ZedBrannigan ZedBrannigan - 1 year ago 96
Java Question

Using Talend to extract HTML Search Pages into .txt files based on input keywords. How can I parse this data End-to-End and write it to MySQL?

To add to the title: I now have a working workflow consinsting of two steps.

1) I extract the HTML Search Result pages for every keyword given in a input.txt file. - e.g.:

Business Intelligence;

Talend saved those results and writes them as HTML to
keywords_Business Intelligence.txt
. Attached is an image of the talend job.

Talend Workflow

2) I use Java Code to import these files (one by one) - Parse the Data out of the DOM Structure using the JSoup Library. Straigt away, the data gets written into a MySQL Database.

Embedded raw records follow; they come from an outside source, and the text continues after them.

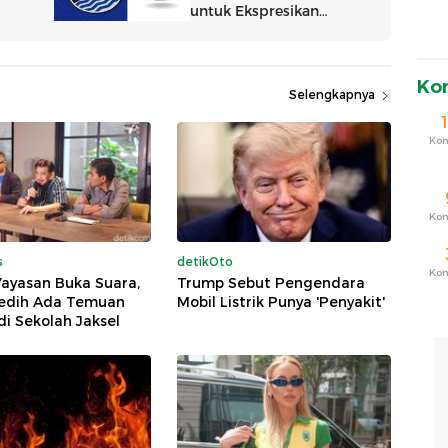
Ko
Selengkapnya
Ko
Ko
s
detikOto
Ko
Yayasan Buka Suara,
Trump Sebut Pengendara
edih Ada Temuan
Mobil Listrik Punya 'Penyakit'
di Sekolah Jaksel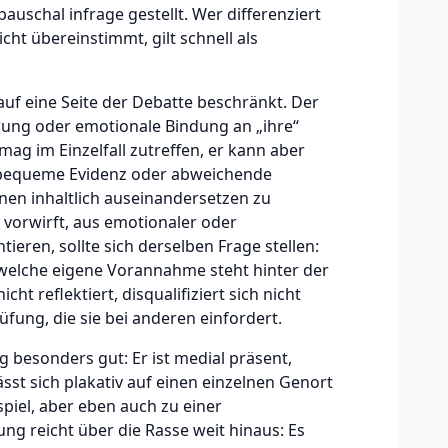
uschal infrage gestellt. Wer differenziert
cht übereinstimmt, gilt schnell als
t auf eine Seite der Debatte beschränkt. Der
rung oder emotionale Bindung an „ihre“
mag im Einzelfall zutreffen, er kann aber
nbequeme Evidenz oder abweichende
nen inhaltlich auseinandersetzen zu
 vorwirft, aus emotionaler oder
eren, sollte sich derselben Frage stellen:
 welche eigene Vorannahme steht hinter der
cht reflektiert, disqualifiziert sich nicht
üfung, die sie bei anderen einfordert.
g besonders gut: Er ist medial präsent,
sst sich plakativ auf einen einzelnen Genort
spiel, aber eben auch zu einer
ung reicht über die Rasse weit hinaus: Es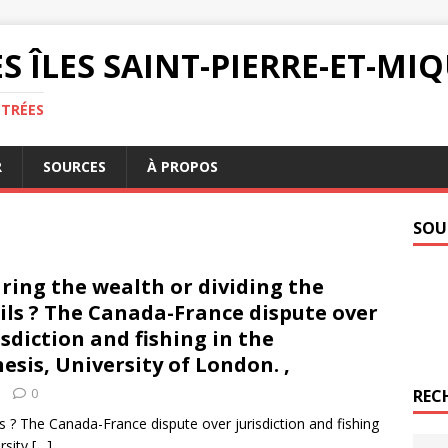
S ÎLES SAINT-PIERRE-ET-M
NTRÉES
R
SOURCES
À PROPOS
SOU
ring the wealth or dividing the
ils ? The Canada-France dispute over
isdiction and fishing in the
esis, University of London. ,
0
REC
ils ? The Canada-France dispute over jurisdiction and fishing
ersity
[…]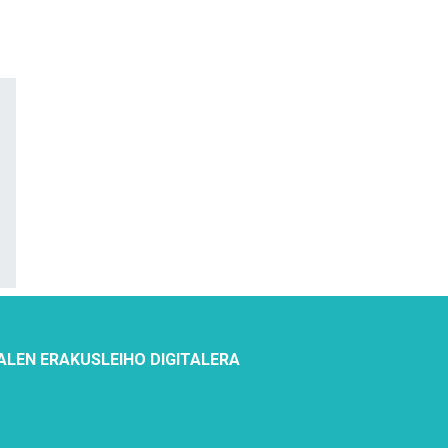
ALEN ERAKUSLEIHO DIGITALERA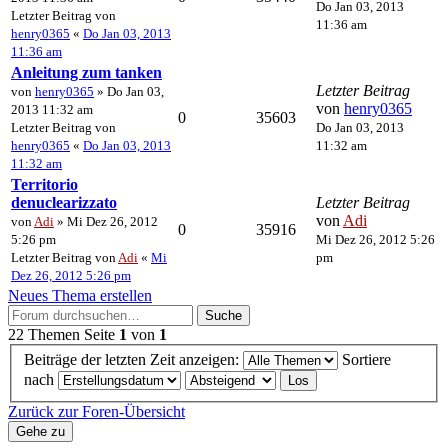
Do Jan 03, 2013
Letzter Beitrag von
11:36 am
henry0365
«
Do Jan 03, 2013
11:36 am
Anleitung zum tanken
Letzter Beitrag
von
henry0365
» Do Jan 03,
von
henry0365
2013 11:32 am
0
35603
Letzter Beitrag von
Do Jan 03, 2013
henry0365
«
Do Jan 03, 2013
11:32 am
11:32 am
Territorio
denuclearizzato
Letzter Beitrag
von
Adi
von
Adi
» Mi Dez 26, 2012
0
35916
5:26 pm
Mi Dez 26, 2012 5:26
Letzter Beitrag von
Adi
«
Mi
pm
Dez 26, 2012 5:26 pm
Neues Thema erstellen
Suche
22 Themen
Seite
1
von
1
Beiträge der letzten Zeit anzeigen:
Sortiere
nach
Zurück zur Foren-Übersicht
Gehe zu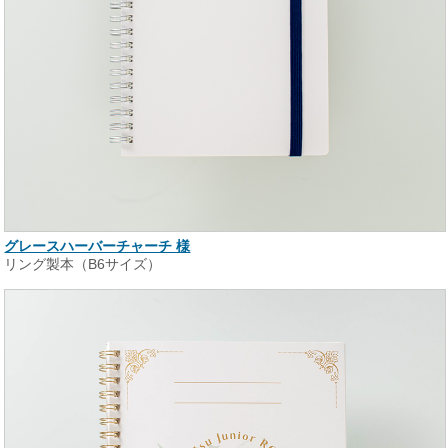
グレースハーバーチャーチ 様
リング製本（B6サイズ）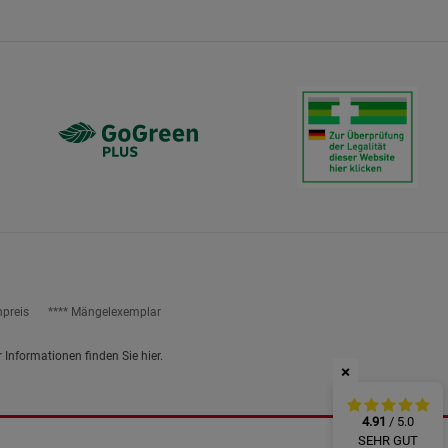
ies
npreis
**** Mängelexemplar
r Informationen finden Sie
hier
.
×
4.91
/ 5.0
SEHR GUT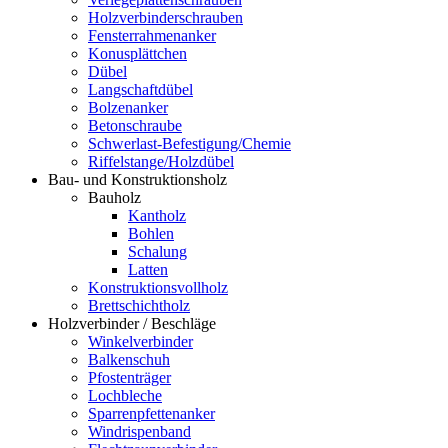
Holzverbinderschrauben
Fensterrahmenanker
Konusplättchen
Dübel
Langschaftdübel
Bolzenanker
Betonschraube
Schwerlast-Befestigung/Chemie
Riffelstange/Holzdübel
Bau- und Konstruktionsholz
Bauholz
Kantholz
Bohlen
Schalung
Latten
Konstruktionsvollholz
Brettschichtholz
Holzverbinder / Beschläge
Winkelverbinder
Balkenschuh
Pfostenträger
Lochbleche
Sparrenpfettenanker
Windrispenband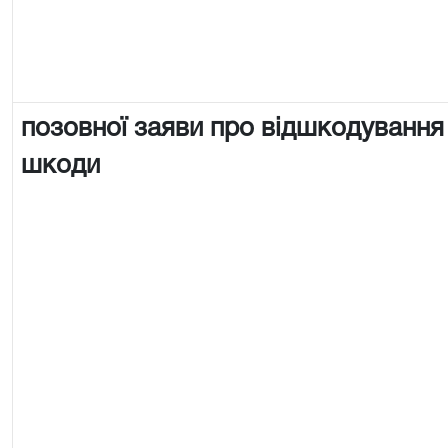
позовної заяви про відшкодування
шкоди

Here is my problem: It all works fine for now, but the requirement is to completely automate the process in the future, so it can run on a server periodically.

Therefore I thought to include my Java Code in Talend - which got my stuck, because I wasn't able to import the mysql connector and the jsoup.jar.

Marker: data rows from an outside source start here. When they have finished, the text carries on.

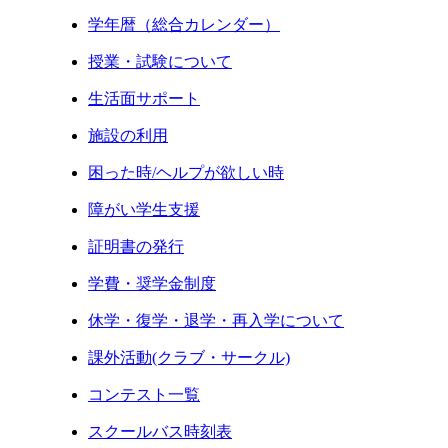
学年暦（総合カレンダー）
授業・試験について
生活面サポート
施設の利用
困った時/ヘルプが欲しい時
障がい学生支援
証明書の発行
学費・奨学金制度
休学・復学・退学・再入学について
課外活動(クラブ・サークル)
コンテスト一覧
スクールバス時刻表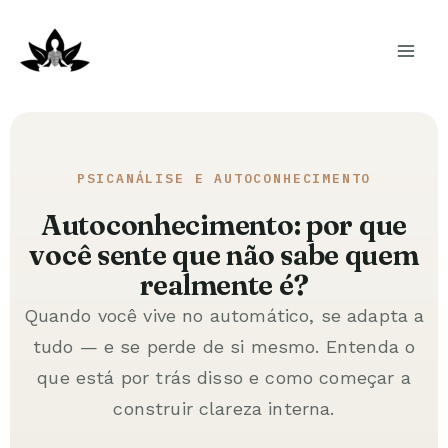
Ir
para
o
conteúdo
PSICANÁLISE E AUTOCONHECIMENTO
Autoconhecimento: por que
você sente que não sabe quem
realmente é?
Quando você vive no automático, se adapta a
tudo — e se perde de si mesmo. Entenda o
que está por trás disso e como começar a
construir clareza interna.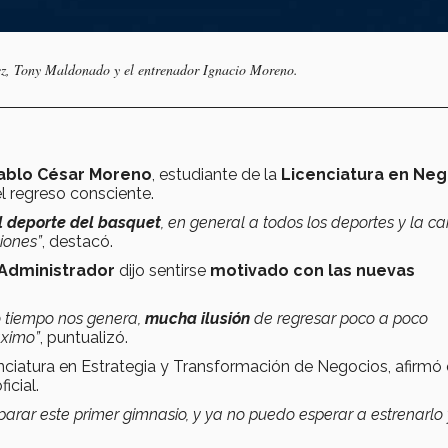
rez, Tony Maldonado y el entrenador Ignacio Moreno.
ablo César Moreno
, estudiante de la
Licenciatura en Neg
l regreso consciente.
l deporte del basquet
, en general a todos los deportes y la c
iones”
, destacó.
 Administrador
dijo sentirse
motivado con las nuevas
 tiempo nos genera,
mucha ilusión
de regresar poco a poco
áximo”
, puntualizó.
enciatura en Estrategia y Transformación de Negocios, afirmó 
icial.
arar este primer gimnasio, y ya no puedo esperar a estrenarlo 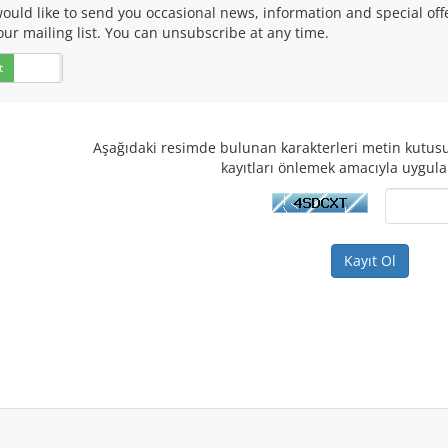
ould like to send you occasional news, information and special of
our mailing list. You can unsubscribe at any time.
t
Hayır
Aşağıdaki resimde bulunan karakterleri metin kutusu
kayıtları önlemek amacıyla uygul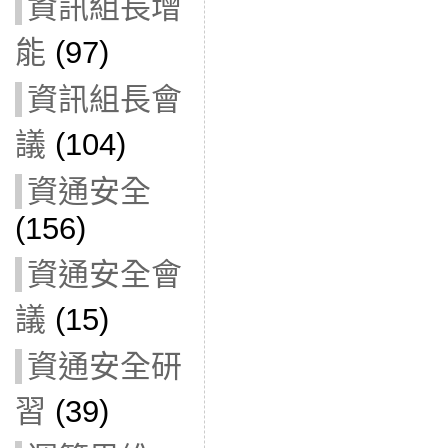
資訊組長增
能
(97)
資訊組長會
議
(104)
資通安全
(156)
資通安全會
議
(15)
資通安全研
習
(39)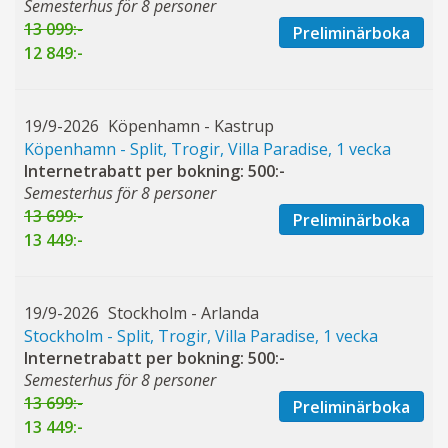
Semesterhus för 8 personer
13 099:-
Preliminärboka
12 849:-
19/9-2026
Köpenhamn - Kastrup
Köpenhamn - Split, Trogir, Villa Paradise, 1 vecka
Internetrabatt per bokning: 500:-
Semesterhus för 8 personer
13 699:-
Preliminärboka
13 449:-
19/9-2026
Stockholm - Arlanda
Stockholm - Split, Trogir, Villa Paradise, 1 vecka
Internetrabatt per bokning: 500:-
Semesterhus för 8 personer
13 699:-
Preliminärboka
13 449:-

Where I need your help is either to advise me how to connect to my existing Talend workflow - or you are maybe thinking of an easier solution, which I'm just not thinking of right now.

I have to add, I'm quite new to coding, and it was a big leap to come this far with parsing and writing into a DB. With your help throughout the process, I got more comfortable though. I hope you can help me solve this problem. Thank you in advance for your time spent.

Answer Source

This can be done by using the tLoadLibrary component and putting the external jar file in <talendInstallDir>/lib/java

You can use the onSubJobOk or onComponentOK connections to connect to the next components.

Your tLibraryLoad component(s) should be first thing you do in your job.

You can also import classes/methods in tJava, tJavaRow under Advanced Properties in the component view and then use something like:

import org.apache.commons.lang3.math.NumberUtils;

to import the specific class you need (in this case, the Apache Commons NumberUtils).